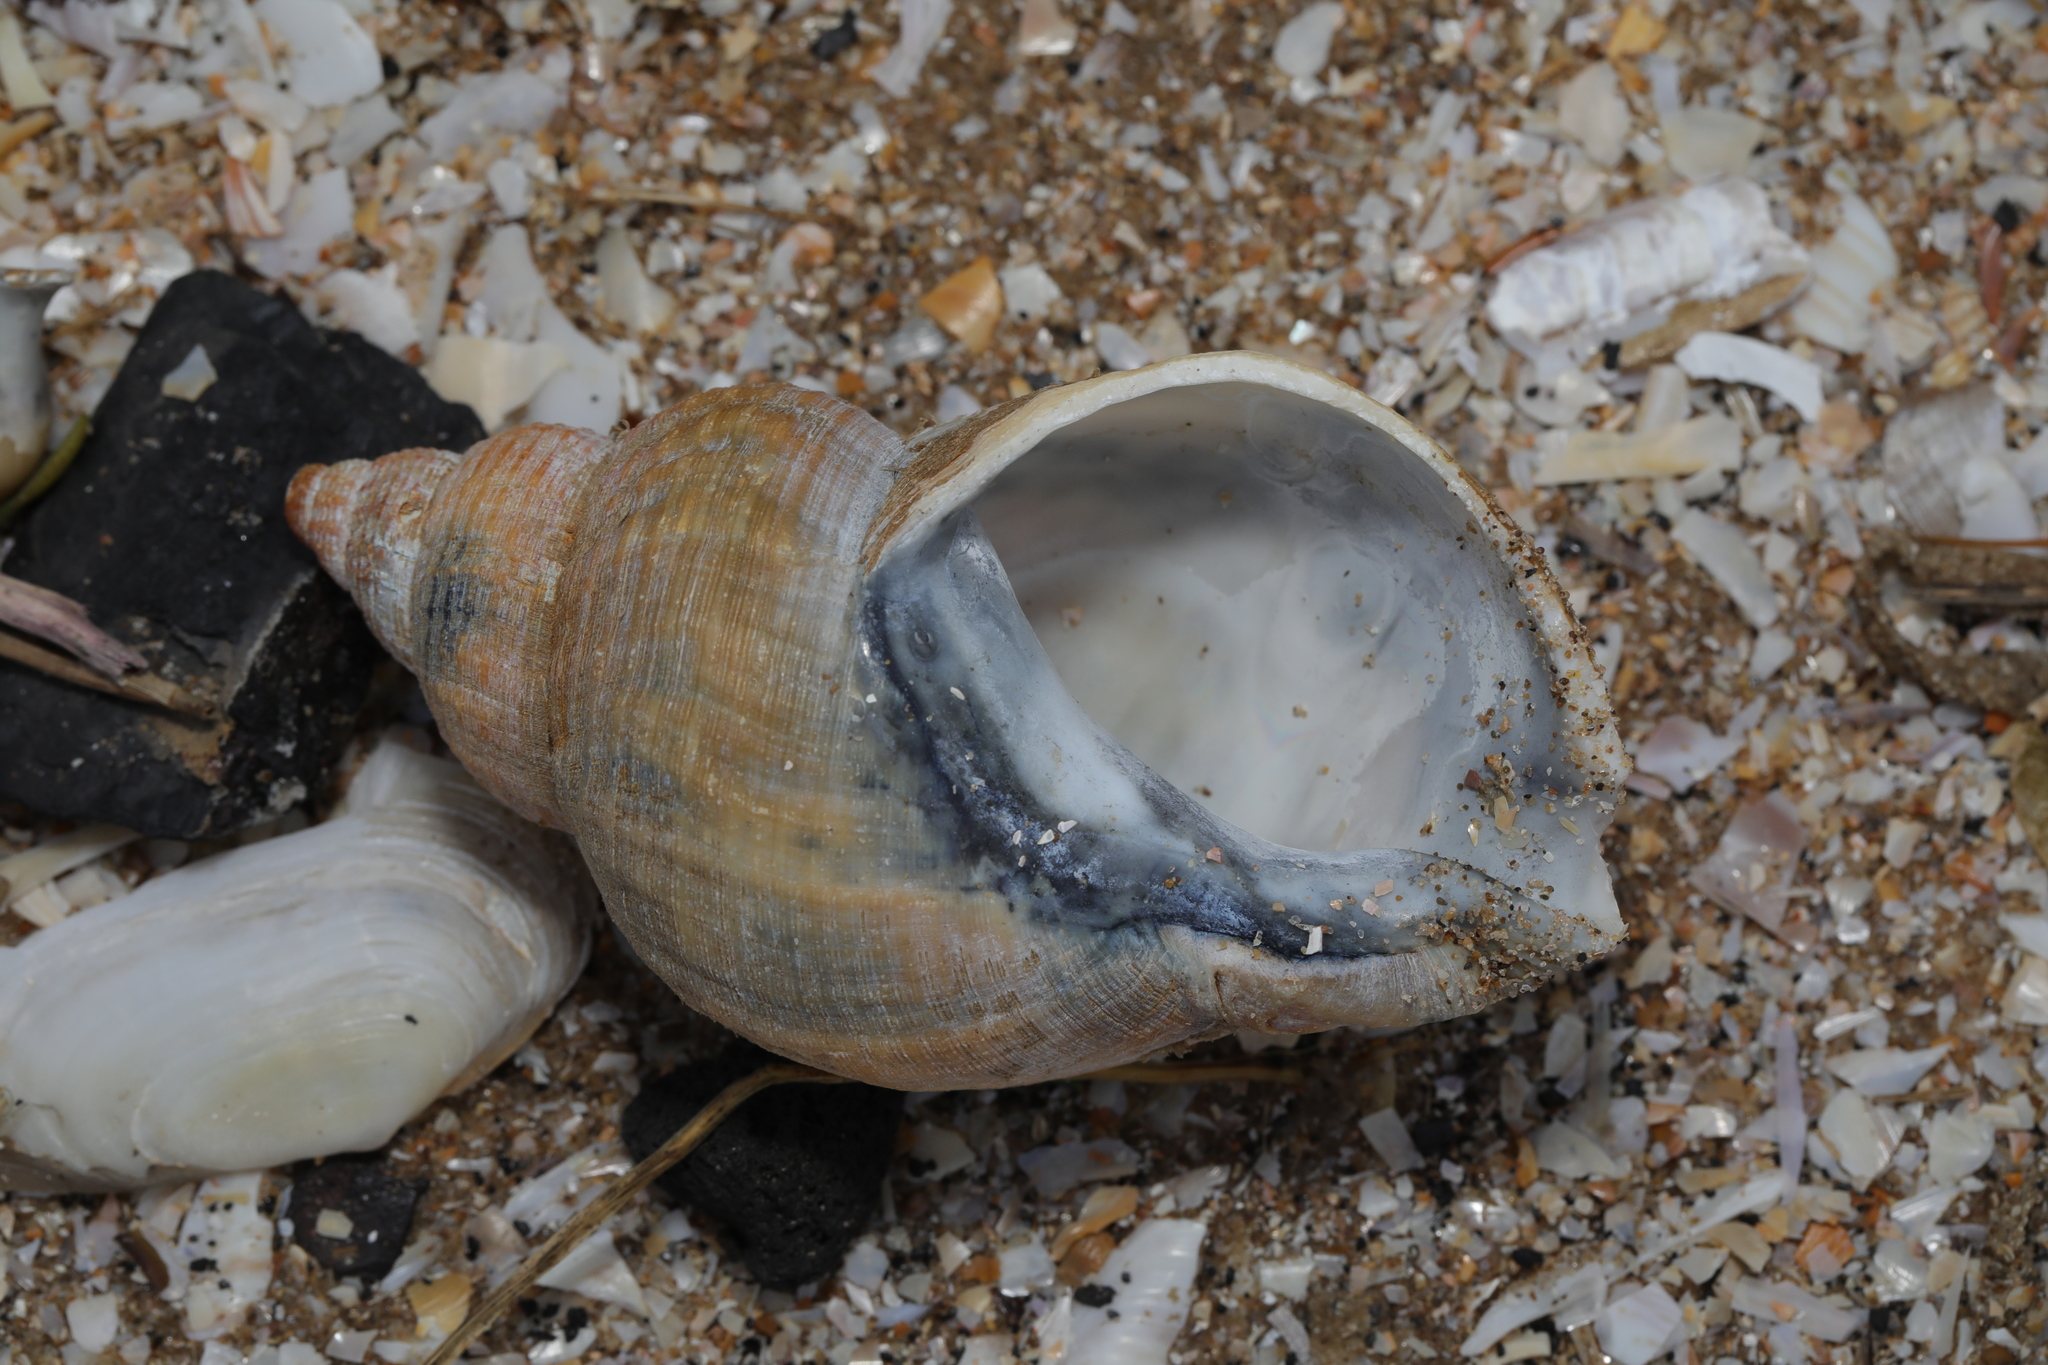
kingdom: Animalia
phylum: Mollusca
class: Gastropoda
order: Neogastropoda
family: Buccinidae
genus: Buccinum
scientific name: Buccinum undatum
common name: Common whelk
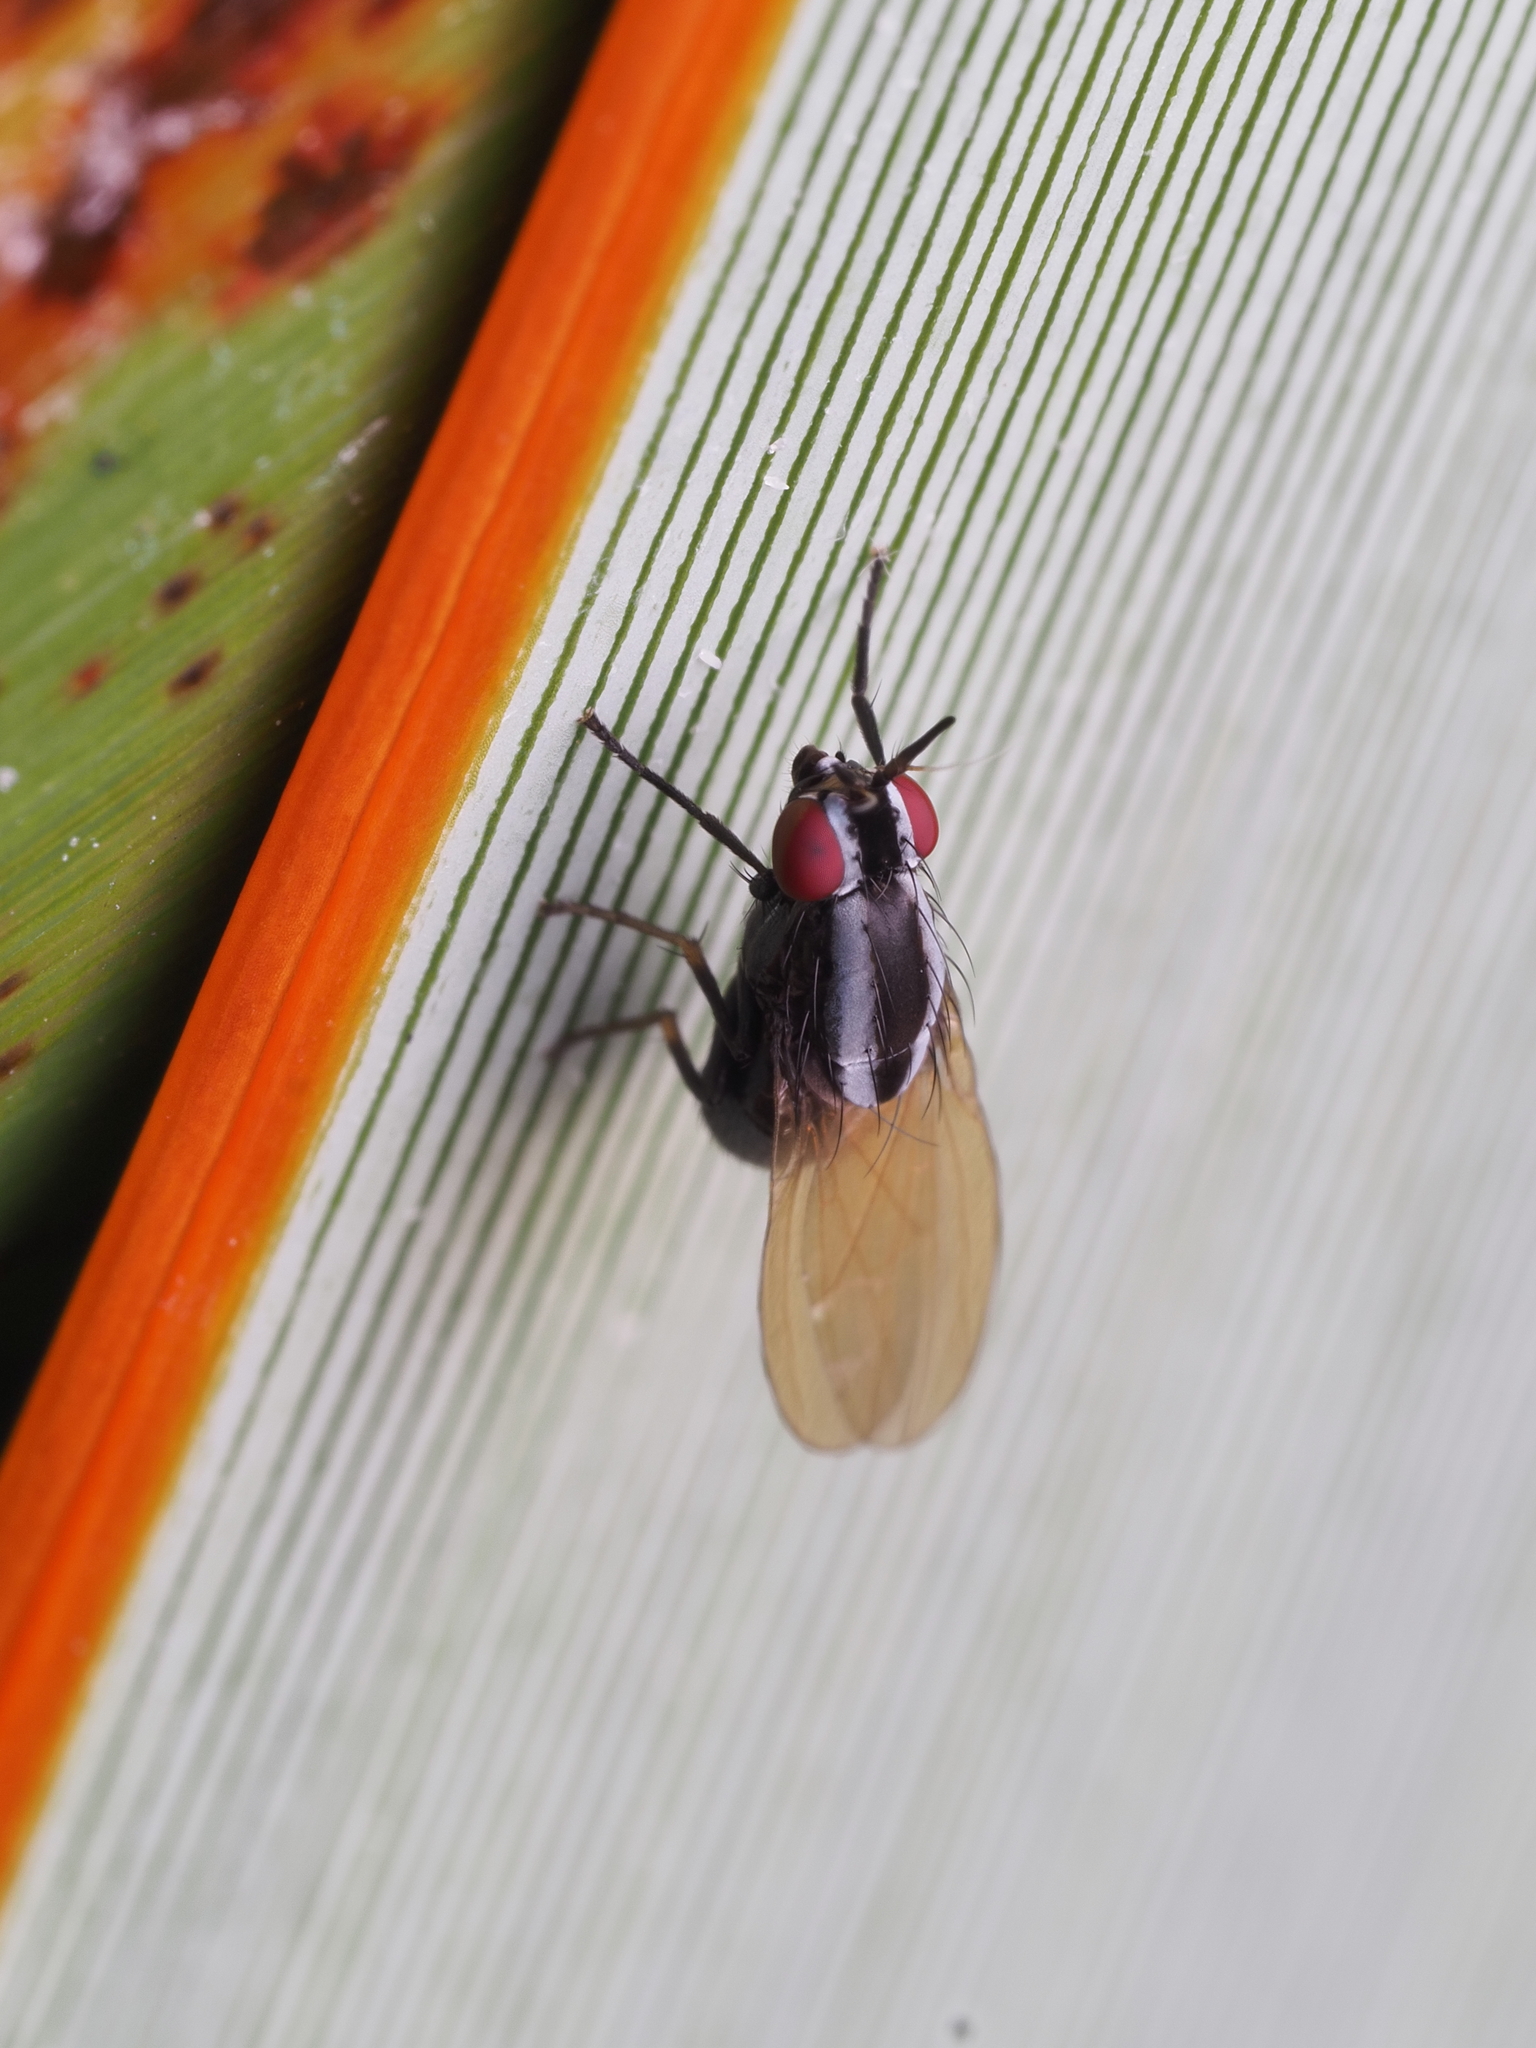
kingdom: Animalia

- _Work to be completed_:
Please copy every line of text from the items above word for word, leaving out the pictures.

- _Finished exercise_:
kingdom: Animalia
phylum: Mollusca
class: Gastropoda
order: Neogastropoda
family: Buccinidae
genus: Buccinum
scientific name: Buccinum undatum
common name: Common whelk
kingdom: Animalia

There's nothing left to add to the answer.